Aku jatuh terduduk. Lama dan tidak berdaya. Aku tidak lagi di kendalikan Profesor Mentari. Dia membebaskanku?... tapi kini aku hanya bisa menangis. Menangisi yang terjadi. Menyesali dan aku semakin merasa hancur oleh ke tidak berdayaan dan penyesalan yang akan menyakitiku terus menerus.
“Tidak!!...” aku menjerit dan berteriak. Tidak mampu menghadapi kenyataan yang terjadi padaku. Profesor Mentari telah menggunakanku untuk membunuh Delima dan Melati dengan tanganku sendiri. Dia benar-benar kejam dan jahat. Raga yang mendengar jeritan histerisku datang dan menghampiriku.

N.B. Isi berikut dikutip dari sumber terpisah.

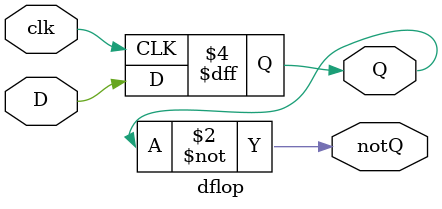
<source format=v>
module dflop(
input D, clk,
output reg Q,
output notQ
    );
    
    initial begin
    Q <= 0;
    end
    
   always @ (posedge clk) begin
   Q <= D;
   end
   assign notQ = ~Q;
endmodule

</source>
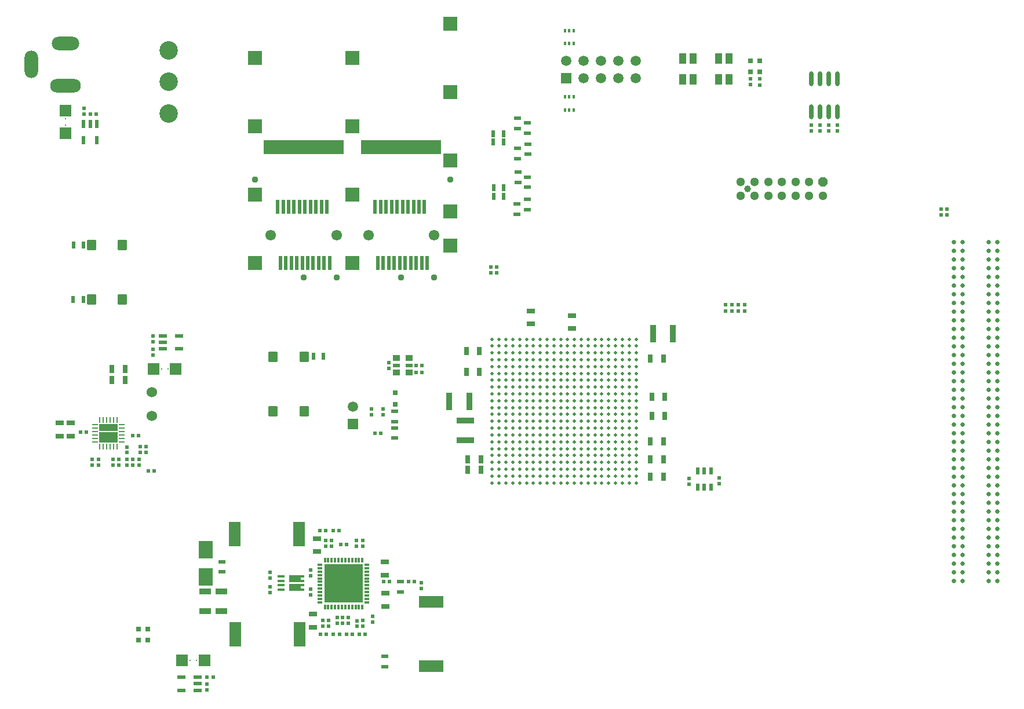
<source format=gbr>
%FSTAX23Y23*%
%MOIN*%
%SFA1B1*%

%IPPOS*%
%AMD22*
4,1,8,-0.025600,0.026700,-0.025600,-0.026700,-0.021800,-0.030500,0.021800,-0.030500,0.025600,-0.026700,0.025600,0.026700,0.021800,0.030500,-0.021800,0.030500,-0.025600,0.026700,0.0*
1,1,0.007677,-0.021800,0.026700*
1,1,0.007677,-0.021800,-0.026700*
1,1,0.007677,0.021800,-0.026700*
1,1,0.007677,0.021800,0.026700*
%
%AMD77*
4,1,8,-0.012800,-0.025600,0.012800,-0.025600,0.025600,-0.012800,0.025600,0.012800,0.012800,0.025600,-0.012800,0.025600,-0.025600,0.012800,-0.025600,-0.012800,-0.012800,-0.025600,0.0*
%
%ADD12C,0.019685*%
%ADD13C,0.025000*%
%ADD14R,0.039370X0.023622*%
%ADD15R,0.023622X0.039370*%
%ADD16R,0.016535X0.023622*%
%ADD17O,0.016535X0.023622*%
%ADD18R,0.023622X0.021654*%
%ADD19R,0.023622X0.043307*%
%ADD20R,0.021654X0.023622*%
%ADD21R,0.031496X0.031496*%
G04~CAMADD=22~8~0.0~0.0~610.2~511.8~38.4~0.0~15~0.0~0.0~0.0~0.0~0~0.0~0.0~0.0~0.0~0~0.0~0.0~0.0~90.0~512.0~610.0*
%ADD22D22*%
%ADD23R,0.027559X0.051181*%
%ADD24R,0.019685X0.078740*%
%ADD25R,0.035433X0.102362*%
%ADD26R,0.043307X0.059055*%
%ADD27R,0.039370X0.035433*%
%ADD28R,0.039370X0.019685*%
%ADD29R,0.051181X0.027559*%
%ADD30R,0.066929X0.035433*%
%ADD31R,0.029921X0.015945*%
%ADD32R,0.038976X0.015945*%
%ADD33R,0.067913X0.038976*%
%ADD34O,0.023622X0.086614*%
%ADD35R,0.140157X0.070079*%
%ADD36R,0.078740X0.098425*%
%ADD37R,0.070079X0.140157*%
%ADD38R,0.102362X0.035433*%
%ADD39R,0.220472X0.220472*%
%ADD40R,0.011811X0.029716*%
%ADD41R,0.029716X0.011811*%
%ADD42R,0.051181X0.021654*%
%ADD43R,0.066929X0.070866*%
%ADD44R,0.010000X0.010000*%
%ADD45R,0.070866X0.066929*%
%ADD46R,0.010000X0.010000*%
%ADD47R,0.021654X0.051181*%
%ADD48R,0.031685X0.009843*%
%ADD49R,0.009843X0.031685*%
%ADD50R,0.106299X0.059055*%
%ADD51R,0.106299X0.041339*%
%ADD52R,0.464566X0.078740*%
%ADD75C,0.039370*%
%ADD76C,0.051181*%
G04~CAMADD=77~4~0.0~0.0~511.8~511.8~0.0~128.0~0~0.0~0.0~0.0~0.0~0~0.0~0.0~0.0~0.0~0~0.0~0.0~0.0~180.0~512.0~512.0*
%ADD77D77*%
%ADD78C,0.059055*%
%ADD79C,0.059055*%
%ADD80O,0.078740X0.157480*%
%ADD81O,0.157480X0.078740*%
%ADD82O,0.177165X0.078740*%
%ADD83R,0.059055X0.059055*%
%ADD84R,0.059055X0.059055*%
%ADD85C,0.106299*%
%ADD86C,0.060000*%
%ADD87C,0.061024*%
%ADD88C,0.037401*%
%ADD89R,0.078740X0.078740*%
%LNatfc_pads_top-1*%
%LPD*%
G54D12*
X03777Y03563D03*
Y03602D03*
Y02775D03*
Y02814D03*
X03501Y02972D03*
Y03011D03*
Y03051D03*
Y0309D03*
Y02775D03*
Y02814D03*
Y03169D03*
Y03208D03*
Y03563D03*
Y03602D03*
X03698Y02854D03*
X03501Y03248D03*
Y03287D03*
Y02854D03*
Y02893D03*
X03698Y03563D03*
Y03602D03*
X0354Y02933D03*
Y02972D03*
X03501Y03366D03*
Y03405D03*
X0354Y02775D03*
X03619Y03563D03*
Y03602D03*
X04328Y02775D03*
X04289D03*
X04249D03*
X0421D03*
X0417D03*
X04131D03*
X04092D03*
X04052D03*
X04013D03*
X03974D03*
X03934D03*
X03895D03*
X03855D03*
X03816D03*
X03737D03*
X03698D03*
X03659D03*
X03619D03*
X0358D03*
X04328Y02814D03*
X04289D03*
X04249D03*
X0421D03*
X0417D03*
X04131D03*
X04092D03*
X04052D03*
X04013D03*
X03974D03*
X03934D03*
X03895D03*
X03855D03*
X03816D03*
X03737D03*
X03698D03*
X03659D03*
X03619D03*
X0358D03*
X0354D03*
X04328Y02854D03*
X04289D03*
X04249D03*
X0421D03*
X0417D03*
X04131D03*
X04092D03*
X04052D03*
X04013D03*
X03974D03*
X03934D03*
X03895D03*
X03855D03*
X03816D03*
X03777D03*
X03737D03*
X03659D03*
X03619D03*
X0358D03*
X0354D03*
X04328Y02893D03*
X04289D03*
X04249D03*
X0421D03*
X0417D03*
X04131D03*
X04092D03*
X04052D03*
X04013D03*
X03974D03*
X03934D03*
X03895D03*
X03855D03*
X03816D03*
X03777D03*
X03737D03*
X03698D03*
X03659D03*
X03619D03*
X0358D03*
X0354D03*
X04328Y02933D03*
X04289D03*
X04249D03*
X0421D03*
X0417D03*
X04131D03*
X04092D03*
X04052D03*
X04013D03*
X03974D03*
X03934D03*
X03895D03*
X03855D03*
X03816D03*
X03777D03*
X03737D03*
X03698D03*
X03619D03*
X0358D03*
X03501D03*
X04328Y02972D03*
X04289D03*
X04249D03*
X0421D03*
X0417D03*
X04131D03*
X04092D03*
X04052D03*
X04013D03*
X03974D03*
X03934D03*
X03895D03*
X03855D03*
X03816D03*
X03777D03*
X03737D03*
X03659D03*
X03619D03*
X0358D03*
X04328Y03011D03*
X04289D03*
X04249D03*
X0421D03*
X0417D03*
X04131D03*
X04092D03*
X04052D03*
X04013D03*
X03974D03*
X03934D03*
X03895D03*
X03855D03*
X03816D03*
X03777D03*
X03737D03*
X03698D03*
X03659D03*
X03619D03*
X0358D03*
X0354D03*
X04328Y03051D03*
X04289D03*
X04249D03*
X0421D03*
X0417D03*
X04131D03*
X04092D03*
X04052D03*
X04013D03*
X03974D03*
X03934D03*
X03895D03*
X03855D03*
X03816D03*
X03777D03*
X03737D03*
X03698D03*
X03659D03*
X03619D03*
X0358D03*
X0354D03*
X04328Y0309D03*
X04289D03*
X04249D03*
X0421D03*
X0417D03*
X04131D03*
X04092D03*
X04052D03*
X04013D03*
X03974D03*
X03934D03*
X03895D03*
X03855D03*
X03816D03*
X03777D03*
X03737D03*
X03698D03*
X03659D03*
X03619D03*
X0358D03*
X0354D03*
X04328Y03129D03*
X04289D03*
X04249D03*
X0421D03*
X0417D03*
X04131D03*
X04092D03*
X04052D03*
X04013D03*
X03974D03*
X03934D03*
X03895D03*
X03855D03*
X03816D03*
X03777D03*
X03737D03*
X03698D03*
X03659D03*
X03619D03*
X0358D03*
X0354D03*
X03501D03*
X04328Y03169D03*
X04289D03*
X04249D03*
X0421D03*
X0417D03*
X04131D03*
X04092D03*
X04052D03*
X04013D03*
X03974D03*
X03934D03*
X03895D03*
X03855D03*
X03816D03*
X03777D03*
X03737D03*
X03698D03*
X03659D03*
X03619D03*
X0358D03*
X0354D03*
X04328Y03208D03*
X04289D03*
X04249D03*
X0421D03*
X0417D03*
X04131D03*
X04092D03*
X04052D03*
X04013D03*
X03974D03*
X03934D03*
X03895D03*
X03855D03*
X03816D03*
X03777D03*
X03737D03*
X03698D03*
X03659D03*
X03619D03*
X0358D03*
X0354D03*
X04328Y03248D03*
X04289D03*
X04249D03*
X0421D03*
X0417D03*
X04131D03*
X04092D03*
X04052D03*
X04013D03*
X03974D03*
X03934D03*
X03895D03*
X03855D03*
X03816D03*
X03777D03*
X03737D03*
X03698D03*
X03659D03*
X03619D03*
X0358D03*
X0354D03*
X04328Y03287D03*
X04289D03*
X04249D03*
X0421D03*
X0417D03*
X04131D03*
X04092D03*
X04052D03*
X04013D03*
X03974D03*
X03934D03*
X03895D03*
X03855D03*
X03816D03*
X03777D03*
X03737D03*
X03698D03*
X03659D03*
X03619D03*
X0358D03*
X0354D03*
X04328Y03326D03*
X04289D03*
X04249D03*
X0421D03*
X0417D03*
X04131D03*
X04092D03*
X04052D03*
X04013D03*
X03974D03*
X03934D03*
X03895D03*
X03855D03*
X03816D03*
X03777D03*
X03737D03*
X03698D03*
X03659D03*
X03619D03*
X0358D03*
X0354D03*
X03501D03*
X04328Y03366D03*
X04289D03*
X04249D03*
X0421D03*
X0417D03*
X04131D03*
X04092D03*
X04052D03*
X04013D03*
X03974D03*
X03934D03*
X03895D03*
X03855D03*
X03816D03*
X03777D03*
X03737D03*
X03698D03*
X03659D03*
X03619D03*
X0358D03*
X0354D03*
X04328Y03405D03*
X04289D03*
X04249D03*
X0421D03*
X0417D03*
X04131D03*
X04092D03*
X04052D03*
X04013D03*
X03974D03*
X03934D03*
X03895D03*
X03855D03*
X03816D03*
X03777D03*
X03737D03*
X03698D03*
X03659D03*
X03619D03*
X0358D03*
X0354D03*
X04328Y03444D03*
X04289D03*
X04249D03*
X0421D03*
X0417D03*
X04131D03*
X04092D03*
X04052D03*
X04013D03*
X03974D03*
X03934D03*
X03895D03*
X03855D03*
X03816D03*
X03777D03*
X03737D03*
X03698D03*
X03659D03*
X03619D03*
X0358D03*
X0354D03*
X04328Y03484D03*
X04289D03*
X04249D03*
X0421D03*
X0417D03*
X04131D03*
X04092D03*
X04052D03*
X04013D03*
X03974D03*
X03934D03*
X03895D03*
X03855D03*
X03816D03*
X03777D03*
X03737D03*
X03698D03*
X03659D03*
X03619D03*
X0358D03*
X0354D03*
X04328Y03523D03*
X04289D03*
X04249D03*
X0421D03*
X0417D03*
X04131D03*
X04092D03*
X04052D03*
X04013D03*
X03974D03*
X03934D03*
X03895D03*
X03855D03*
X03816D03*
X03777D03*
X03737D03*
X03698D03*
X03659D03*
X03619D03*
X0358D03*
X0354D03*
X03501D03*
X04328Y03563D03*
X04289D03*
X04249D03*
X0421D03*
X0417D03*
X04131D03*
X04092D03*
X04052D03*
X04013D03*
X03974D03*
X03934D03*
X03895D03*
X03855D03*
X03816D03*
X03737D03*
X03659D03*
X0358D03*
X0354D03*
X04328Y03602D03*
X04289D03*
X04249D03*
X0421D03*
X0417D03*
X04131D03*
X04092D03*
X04052D03*
X04013D03*
X03974D03*
X03934D03*
X03895D03*
X03855D03*
X03816D03*
X03737D03*
X03659D03*
X0358D03*
X0354D03*
X03698Y02972D03*
X03659Y02933D03*
X03501Y03484D03*
Y03444D03*
G54D13*
X06156Y03359D03*
Y03409D03*
Y03209D03*
Y03259D03*
Y03659D03*
Y03709D03*
Y02609D03*
Y02659D03*
Y03059D03*
Y03109D03*
X06406Y02859D03*
Y02909D03*
Y03059D03*
Y03109D03*
X06356Y03209D03*
X06156Y02309D03*
Y02359D03*
Y02459D03*
Y02509D03*
Y03959D03*
Y04009D03*
X06406Y04159D03*
X06356D03*
X06206D03*
X06156D03*
Y04109D03*
X06406D03*
X06356D03*
X06156Y04059D03*
X06406D03*
X06356D03*
X06206Y04009D03*
X06406D03*
X06206Y03959D03*
X06406D03*
X06156Y03909D03*
X06356D03*
Y03859D03*
X06206Y03809D03*
X06406D03*
X06356D03*
X06206Y03759D03*
X06156D03*
X06406D03*
X06356D03*
X06206Y03709D03*
X06356D03*
X06206Y03659D03*
X06356D03*
X06156Y03609D03*
X06406D03*
X06356D03*
X06406Y03559D03*
X06356D03*
X06206Y03509D03*
Y03459D03*
X06156D03*
X06206Y03409D03*
X06406D03*
X06356D03*
X06206Y03359D03*
X06406D03*
X06356D03*
X06206Y03309D03*
X06156D03*
X06406D03*
X06356D03*
X06206Y03259D03*
X06406D03*
X06356D03*
X06206Y03209D03*
X06406D03*
X06206Y03159D03*
X06156D03*
X06406D03*
X06356D03*
X06206Y03109D03*
X06356D03*
X06206Y03059D03*
X06356D03*
X06206Y03009D03*
X06156D03*
X06406D03*
X06356D03*
X06206Y02959D03*
X06406D03*
X06356D03*
X06206Y02909D03*
Y02859D03*
X06156D03*
X06206Y02809D03*
X06406D03*
X06356D03*
X06206Y02759D03*
X06406D03*
X06356D03*
X06206Y02709D03*
X06156D03*
X06406D03*
X06356D03*
X06206Y02659D03*
X06406D03*
X06356D03*
X06206Y02609D03*
X06406D03*
X06356D03*
X06206Y02559D03*
X06156D03*
X06406D03*
X06356D03*
X06206Y02509D03*
X06406D03*
X06356D03*
X06206Y02459D03*
X06406D03*
X06356D03*
X06156Y02409D03*
X06406D03*
X06356D03*
X06406Y02359D03*
X06356D03*
X06206Y02309D03*
X06406D03*
X06356D03*
X06206Y02259D03*
X06156D03*
X06406D03*
X06356D03*
X06206Y02209D03*
X06156D03*
X06406D03*
X06356D03*
X06156Y03859D03*
Y03809D03*
Y03559D03*
Y03509D03*
Y02959D03*
Y02909D03*
Y02809D03*
Y02759D03*
X06356Y03509D03*
Y03459D03*
Y02909D03*
Y02859D03*
X06206Y04109D03*
Y04059D03*
X06406Y03909D03*
Y03859D03*
X06206Y03909D03*
Y03859D03*
X06406Y03509D03*
Y03459D03*
Y03659D03*
Y03709D03*
X06206Y03609D03*
Y03559D03*
Y02409D03*
Y02359D03*
X06356Y04009D03*
Y03959D03*
G54D14*
X03707Y04725D03*
Y04666D03*
X03647Y04701D03*
Y04642D03*
X03703Y04476D03*
Y04535D03*
X03704Y04407D03*
Y04348D03*
X03645Y04814D03*
Y04873D03*
X03703Y04788D03*
Y04847D03*
X02941Y03128D03*
Y03187D03*
Y03033D03*
Y03092D03*
X02882Y01776D03*
Y01717D03*
X02974Y02207D03*
Y02148D03*
X01945Y02263D03*
Y02322D03*
X03643Y04379D03*
Y0432D03*
X03648Y04504D03*
Y04563D03*
G54D15*
X03567Y04474D03*
X03508D03*
X03566Y04783D03*
X03507D03*
X01148Y03829D03*
X01089D03*
X01092Y04144D03*
X01151D03*
X02472Y03504D03*
X02531D03*
X03566Y04736D03*
X03507D03*
X03567Y04424D03*
X03508D03*
G54D16*
X0392Y05303D03*
X03944D03*
X03969D03*
X0392Y05378D03*
X03944D03*
X03968Y04996D03*
X03944D03*
X0392D03*
X03968Y04922D03*
X03944D03*
G54D17*
X03969Y05378D03*
X0392Y04922D03*
G54D18*
X06116Y04317D03*
X06083D03*
X06116Y04351D03*
X06083D03*
X0186Y01658D03*
X01895D03*
X01224Y04896D03*
X0119D03*
X01523Y02844D03*
X01557D03*
X03063Y03452D03*
X03096D03*
X03063Y03409D03*
X03096D03*
X0291Y02207D03*
X02876D03*
X01132Y03066D03*
X01166D03*
X01508Y02985D03*
X01475D03*
X01467Y03047D03*
X01433D03*
X02622Y01905D03*
X02587D03*
X02547D03*
X02512D03*
X0251Y025D03*
X02544D03*
X02585Y02499D03*
X02619D03*
X0277Y01905D03*
X02735D03*
X02697D03*
X02662D03*
X03054Y02208D03*
X03019D03*
X02664Y02421D03*
X02629D03*
X01509Y0295D03*
X01475D03*
X02825Y0306D03*
X02859D03*
G54D19*
X04758Y02845D03*
X04721D03*
X04683D03*
Y0275D03*
X04721D03*
X04758D03*
G54D20*
X04633Y02766D03*
Y02801D03*
X01861Y01584D03*
Y01618D03*
X01152Y04898D03*
Y04932D03*
X03527Y04017D03*
Y03983D03*
X03493Y04017D03*
Y03983D03*
X04879Y03799D03*
Y03765D03*
X04952Y03799D03*
Y03765D03*
X04915Y03799D03*
Y03765D03*
X04843Y03799D03*
Y03765D03*
X05337Y048D03*
Y04834D03*
X05387Y048D03*
Y04834D03*
X05487Y048D03*
Y04834D03*
X05436Y048D03*
Y04834D03*
X04986Y05102D03*
Y05067D03*
X05038Y05099D03*
Y05064D03*
X02906Y03435D03*
Y03468D03*
X02559Y0195D03*
Y01983D03*
X02456Y02165D03*
Y02132D03*
X02577Y02444D03*
Y0241D03*
X02457Y02274D03*
Y02241D03*
X02722Y01949D03*
Y01982D03*
X02814Y01975D03*
Y02008D03*
X02718Y02444D03*
Y0241D03*
X02641Y01966D03*
Y01999D03*
X02674Y01966D03*
Y01999D03*
X01354Y02911D03*
Y02878D03*
X01399Y02982D03*
Y02949D03*
X01434Y02911D03*
Y02878D03*
X02526Y01949D03*
Y01983D03*
X02223Y02178D03*
Y02143D03*
Y02262D03*
Y02227D03*
X02542Y02445D03*
Y0241D03*
X02755Y01949D03*
Y01983D03*
X02756Y02443D03*
Y02409D03*
X03092Y02168D03*
Y02202D03*
X02608Y02D03*
Y01966D03*
X01399Y02912D03*
Y02878D03*
X01201Y02912D03*
Y02878D03*
X01237Y02912D03*
Y02878D03*
X0147Y02912D03*
Y02878D03*
X01549Y03545D03*
Y03511D03*
Y03621D03*
Y03587D03*
X01318Y02912D03*
Y02878D03*
X02874Y03201D03*
Y03167D03*
X02806Y03201D03*
Y03167D03*
X04807Y0277D03*
Y02805D03*
G54D21*
X02943Y03228D03*
Y03293D03*
X01519Y01935D03*
Y0187D03*
X01467Y01935D03*
Y0187D03*
X04986Y05203D03*
Y05139D03*
X05039Y05205D03*
Y0514D03*
G54D22*
X01197Y03831D03*
Y04144D03*
X01374Y03831D03*
Y04144D03*
X02418Y035D03*
Y03187D03*
X02241Y035D03*
Y03187D03*
G54D23*
X0336Y0285D03*
X03435D03*
Y02909D03*
X0336D03*
X04419Y03161D03*
X04494D03*
Y03271D03*
X04419D03*
X04411Y03492D03*
X04486D03*
Y02909D03*
X04411D03*
X04486Y03015D03*
X04411D03*
X04486Y02811D03*
X04411D03*
X03427Y03414D03*
X03352D03*
Y03535D03*
X03427D03*
X01313Y03367D03*
X01388D03*
X01313Y03431D03*
X01388D03*
G54D24*
X03063Y0404D03*
X03095D03*
X02313D03*
X02874D03*
X02906D03*
X0255Y04363D03*
X02518D03*
X02487D03*
X02455D03*
X02424D03*
X02392D03*
X02361D03*
X02329D03*
X02298D03*
X02266D03*
X02282Y0404D03*
X02345D03*
X02376D03*
X02408D03*
X02439D03*
X02471D03*
X02502D03*
X02534D03*
X02565D03*
X03111Y04363D03*
X03079D03*
X03048D03*
X03016D03*
X02985D03*
X02953D03*
X02922D03*
X0289D03*
X02859D03*
X02827D03*
X02843Y0404D03*
X02937D03*
X02969D03*
X03D03*
X03032D03*
X03126D03*
G54D25*
X04425Y03633D03*
X0454D03*
X03368Y03244D03*
X03253D03*
G54D26*
X04863Y05098D03*
Y05217D03*
X04804D03*
Y05098D03*
X04656D03*
Y05217D03*
X04597D03*
Y05098D03*
G54D27*
X03023Y03494D03*
X02948D03*
X03023Y03409D03*
X02948D03*
G54D28*
X03023Y03452D03*
X02948D03*
G54D29*
X02469Y0202D03*
Y01945D03*
X02885Y0214D03*
Y02065D03*
X02493Y0238D03*
Y02455D03*
X02884Y02244D03*
Y02319D03*
X03724Y0369D03*
Y03765D03*
X0396Y03738D03*
Y03663D03*
X01014Y03044D03*
Y03119D03*
X01076Y03044D03*
Y03119D03*
G54D30*
X01942Y02151D03*
Y02037D03*
X01851Y02151D03*
Y02037D03*
G54D31*
X02405Y02211D03*
Y02186D03*
Y02162D03*
Y02236D03*
G54D32*
X02287Y0216D03*
Y02186D03*
Y02212D03*
Y02238D03*
G54D33*
X02366Y02223D03*
X02366Y02175D03*
G54D34*
X05487Y05099D03*
X05436D03*
X05387D03*
X05337D03*
X05487Y0491D03*
X05436D03*
X05387D03*
X05337D03*
G54D35*
X0315Y0172D03*
Y0209D03*
G54D36*
X01853Y02233D03*
Y0239D03*
G54D37*
X02019Y02482D03*
X02389D03*
X02022Y01905D03*
X02392D03*
G54D38*
X03346Y03021D03*
Y03135D03*
G54D39*
X02646Y02196D03*
G54D40*
X02754Y02061D03*
X02734D03*
X02715D03*
X02695D03*
X02675D03*
X02656D03*
X02636D03*
X02616D03*
X02597D03*
X02577D03*
X02557D03*
X02538D03*
Y02331D03*
X02557D03*
X02577D03*
X02597D03*
X02616D03*
X02636D03*
X02656D03*
X02675D03*
X02695D03*
X02715D03*
X02734D03*
X02754D03*
G54D41*
X02511Y02088D03*
Y02107D03*
Y02127D03*
Y02147D03*
Y02166D03*
Y02186D03*
Y02206D03*
Y02225D03*
Y02245D03*
Y02265D03*
Y02284D03*
Y02304D03*
X02781D03*
Y02284D03*
Y02265D03*
Y02245D03*
Y02225D03*
Y02206D03*
Y02186D03*
Y02166D03*
Y02147D03*
Y02127D03*
Y02107D03*
Y02088D03*
G54D42*
X01605Y03547D03*
Y03622D03*
Y03584D03*
X017Y03547D03*
Y03622D03*
X01807Y01657D03*
Y01582D03*
Y0162D03*
X01712Y01657D03*
Y01582D03*
G54D43*
X01681Y03431D03*
X01552D03*
X01717Y01753D03*
X01847D03*
G54D44*
X01599Y03431D03*
X01635D03*
X018Y01753D03*
X01764D03*
G54D45*
X01045Y04787D03*
Y04917D03*
G54D46*
X01045Y0487D03*
Y04834D03*
G54D47*
X0115Y04841D03*
X01225D03*
X01188D03*
X0115Y04746D03*
X01225D03*
G54D48*
X0137Y03012D03*
Y03032D03*
Y03052D03*
Y03071D03*
Y03091D03*
Y03111D03*
X01217D03*
Y03091D03*
Y03071D03*
Y03052D03*
Y03032D03*
Y03012D03*
G54D49*
X01343Y03138D03*
X01323D03*
X01303D03*
X01284D03*
X01264D03*
X01244D03*
Y02985D03*
X01264D03*
X01284D03*
X01303D03*
X01323D03*
X01343D03*
G54D50*
X01294Y03037D03*
G54D51*
X01294Y03094D03*
G54D52*
X02977Y04706D03*
X02416D03*
G54D75*
X0497Y04468D03*
G54D76*
X0493Y04428D03*
X05009D03*
X05088D03*
X05167D03*
X05245D03*
X05324D03*
X05403D03*
X0493Y04507D03*
X05009D03*
X05088D03*
X05167D03*
X05245D03*
X05324D03*
G54D77*
X05403Y04507D03*
G54D78*
X00996Y05059D03*
X01095D03*
G54D79*
X00849Y05224D03*
Y05146D03*
X01085Y05303D03*
X01006D03*
X03925Y05203D03*
X04025Y05104D03*
Y05203D03*
X04125Y05104D03*
Y05203D03*
X04225Y05104D03*
Y05203D03*
X04325Y05104D03*
Y05203D03*
X02698Y03215D03*
G54D80*
X00849Y05185D03*
G54D81*
X01046Y05303D03*
G54D82*
X01046Y05059D03*
G54D83*
X03925Y05104D03*
G54D84*
X02698Y03115D03*
G54D85*
X0164Y05084D03*
Y05265D03*
Y04902D03*
G54D86*
X01542Y03296D03*
Y03159D03*
G54D87*
X02227Y04202D03*
X02605D03*
X02788Y04202D03*
X03166D03*
G54D88*
X03166Y03958D03*
X02977D03*
X02416D03*
X02605D03*
X03258Y04521D03*
X02135D03*
G54D89*
X03258Y05418D03*
Y05025D03*
Y04631D03*
Y04336D03*
Y04139D03*
X02135Y05221D03*
Y04828D03*
Y04434D03*
Y0404D03*
X02696D03*
Y04434D03*
Y04828D03*
Y05221D03*
M02*
</source>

“Apa yang terjadi?” serunya bertanya dengan wajah terkejut.
“Aku membunuh Melati... aku juga yang telah membunuh Delima!” aku mengakui dan memberitahu Raga kebenarannya. Bara yang baru tiba di tempat kami berada syok melihat jasad Melati yang hancur di hadapanku.
“Bagaimana bisa kau melakukan itu?... kenapa kau melakukannya?” tanya Bara tidak mengerti dan begitu syok karena kebingungan. Aku menggeleng. Terlalu sulit dan rumit jika aku harus menceritakan semuanya.
“Aku mohon kurung aku di ruang isolasi dan bebaskan Dara sebelum aku tidak bisa mengendalikan diriku lagi!” seruku sedih dan sangat panik. Meski bingung, heran dan sangat tidak mengerti. Raga dan Bara menuruti keinginanku. Aku bergegas membuka kode pintu baja itu dan menghampiri Dara dengan cepat.
“Aku mohon keluar lah dari sini!” aku meminta Dara pergi. Aku bicara dengan tergesa dan Dara menatap heran lagi curiga.
“Kenapa kau tiba-tiba mengeluarkanku dari sini?” Dara bertanya.
“Aku tidak punya banyak waktu untuk menjelaskannya padamu Dara... tapi kau harus tahu apa yang terjadi... aku sudah membunuh Delima dan Melati... jadi aku mohon selamatkan teman-teman kita yang masih tersisa sebelum aku berubah lagi!” beritahuku cepat dan mendorongnya keluar. Dara mulanya akan keluar dan pergi. Tapi dia tiba-tiba berteriak pada Bara dan Raga.
“Teman-teman cepat kunci pintunya!... kalian harus mengurung kami disini karena tidak ada seorang pun di antara kami yang bisa kalian percaya!” Dara menegaskannya dengan tulus. Ia tersenyum tulus padaku. Dia tidak akan membiarkanku menghadapi Profesor Mentari sendirian. Dia baik sekali pada kami.
“Tapi Dara... Sukma bilang kau harus dibebaskan?” kata Bara masih belum mengunci pintu baja ruang isolasi.
“Bebaskan kami nanti kalau Sukma sudah stabil!” teriak Dara lagi kembali meyakinkan teman-teman kami hingga akhirnya pintu baja ruang isolasi itu mereka kunci. Namun saat itu pula aku merasakan jutaan sel-sel yang amat kuat lagi jahat bergerak di dalam tubuhku lagi. Merebut lagi seluruh kuasaku atas tubuhku. Pandanganku perlahan-lahan kabur sampai akhirnya menjadi gelap. Aku jatuh pingsan.
Ketika aku mendapati pengakuan dari Sukma, aku tahu dan percaya. Tapi ada kebingungan dan pertanyaan lain di pikiranku. Kenapa Sukma menjadi seperti Profesor Mentari dan sejahat dia? Apa penyebab dia berubah dan menjadi tidak terkendali. Misteri itu membawaku pada lamunan dan rasa ingin tahu. Sampai Sukma yang pingsan dan sadar memanggil namaku dan berhasil membuyarkan lamunanku.